Creo que Narciso sí murió en el poema de Lezama. ¿Puede confrontarse esa fe con pruebas contrarias? Creo que la voz de Yolanda Pantin ha visto cómo surca el temblor sobre tu frente. Creo que Igor Barreto, un viernes, descubrió rostros en la madera caoba. Creo que Márgara Russotto solo muy tarde supo que en medio de un verano brutal, húmedo y sucio, se nos hace esperar otra estación permeable de rocío. Creo que en sus postales negras Jacqueline Goldberg remendará una amatoria sin fugas. Creo que Rowena Hill en el espejo ve la que otras ven, respetable, lastimosa quizás. Con Octavio Armand creo que Eratóstenes no merece la noche, ni la sombra, ni el asombro. El dogma de quien lee renuncia a las pesquisas forenses, instaura otros métodos de investigación, acepta la plataforma ambigua que se instala entre lo verdadero y lo errático.

¿Qué es muy tarde en tu poesía?

Es muy tarde para escribir como un adolescente, pero es siempre el tiempo siempre para escribir como un niño de siete años parecido al de J-A. Rimbaud.

Decía Seamus Heaney: «Para escribir un poema necesito las voces de mi mejor vida secreta». ¿Qué necesita Luis Moreno Villamediana?

Me da curiosidad pensar en mi vida secreta. ¿De qué me antojo cuando duermo? ¿Qué lugares visito? ¿Cómo me porto allí? «Utopía de un hombre que está cansado». Mi cuarto oscuro en este instante tiene las cortinas abiertas y entra un rayo de sol (son las 8.34 a.m. y por fin la luz rompe las nubes). Lo más secreto en mi vida es esta geografía.
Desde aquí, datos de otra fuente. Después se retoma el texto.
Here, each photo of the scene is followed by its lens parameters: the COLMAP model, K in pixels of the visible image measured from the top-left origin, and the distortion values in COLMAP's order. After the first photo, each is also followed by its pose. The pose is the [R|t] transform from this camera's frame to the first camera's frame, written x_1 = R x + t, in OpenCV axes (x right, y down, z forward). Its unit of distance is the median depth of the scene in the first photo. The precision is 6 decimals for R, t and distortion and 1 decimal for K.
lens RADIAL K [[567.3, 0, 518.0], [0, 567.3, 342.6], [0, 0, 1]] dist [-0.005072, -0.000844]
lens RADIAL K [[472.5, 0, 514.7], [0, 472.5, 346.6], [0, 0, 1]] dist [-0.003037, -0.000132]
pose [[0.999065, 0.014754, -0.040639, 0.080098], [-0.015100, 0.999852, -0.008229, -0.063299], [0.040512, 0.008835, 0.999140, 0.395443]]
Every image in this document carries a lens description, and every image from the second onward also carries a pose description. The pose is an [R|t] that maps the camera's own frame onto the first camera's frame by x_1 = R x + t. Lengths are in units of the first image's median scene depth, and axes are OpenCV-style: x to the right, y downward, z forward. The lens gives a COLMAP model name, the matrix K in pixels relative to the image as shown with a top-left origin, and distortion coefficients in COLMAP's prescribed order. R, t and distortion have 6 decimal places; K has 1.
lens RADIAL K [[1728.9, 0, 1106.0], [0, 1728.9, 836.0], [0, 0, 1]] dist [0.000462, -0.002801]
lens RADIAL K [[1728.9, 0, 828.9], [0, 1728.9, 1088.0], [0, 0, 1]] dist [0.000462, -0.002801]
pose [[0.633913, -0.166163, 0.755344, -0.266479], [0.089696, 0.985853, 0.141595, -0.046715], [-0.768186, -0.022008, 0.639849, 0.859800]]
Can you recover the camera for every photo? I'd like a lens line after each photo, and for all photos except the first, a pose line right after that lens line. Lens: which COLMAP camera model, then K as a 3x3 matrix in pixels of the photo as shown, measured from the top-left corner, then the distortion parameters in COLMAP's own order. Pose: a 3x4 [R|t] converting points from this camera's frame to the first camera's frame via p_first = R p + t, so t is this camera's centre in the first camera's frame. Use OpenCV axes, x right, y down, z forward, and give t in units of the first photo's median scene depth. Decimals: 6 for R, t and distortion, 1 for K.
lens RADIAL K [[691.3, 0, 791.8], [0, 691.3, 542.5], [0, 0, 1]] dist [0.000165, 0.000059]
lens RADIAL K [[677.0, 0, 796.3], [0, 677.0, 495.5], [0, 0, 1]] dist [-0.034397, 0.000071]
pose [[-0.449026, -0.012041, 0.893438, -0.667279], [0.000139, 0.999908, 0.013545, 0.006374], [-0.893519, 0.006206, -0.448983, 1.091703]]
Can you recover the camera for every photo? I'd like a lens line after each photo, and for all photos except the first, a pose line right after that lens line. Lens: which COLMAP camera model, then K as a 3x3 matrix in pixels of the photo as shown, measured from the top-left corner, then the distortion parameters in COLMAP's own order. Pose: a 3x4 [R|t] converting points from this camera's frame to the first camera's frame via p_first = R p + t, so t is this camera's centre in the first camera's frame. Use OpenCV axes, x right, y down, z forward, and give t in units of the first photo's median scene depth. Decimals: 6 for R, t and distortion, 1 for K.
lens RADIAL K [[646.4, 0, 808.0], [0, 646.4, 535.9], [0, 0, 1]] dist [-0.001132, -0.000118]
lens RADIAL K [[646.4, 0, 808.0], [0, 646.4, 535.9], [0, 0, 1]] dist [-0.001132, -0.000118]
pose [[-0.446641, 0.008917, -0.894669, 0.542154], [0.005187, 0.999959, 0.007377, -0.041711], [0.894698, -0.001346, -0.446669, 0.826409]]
En otro cuarto, al lado, Carolina trabaja. Todas las mascotas la acompañan. Estoy solo en este momento único de mi vida familiar y también única. ¿Qué versión de mí escribe esta respuesta o escribió el poema más reciente? ¿Qué fantasma escogió cuál palabra? ¿Avilio de Jesús? ¿María Teresa? ¿Yo en el ficticio rol de mi supervivencia?

¿Cuál de tus poemas desearías que anduviera con nosotros?

A esta hora, en este lugar (hoy es Sábado Santo), me gustaría que ese poema fuera «Tamaño de las hojas», de Cantares digestos.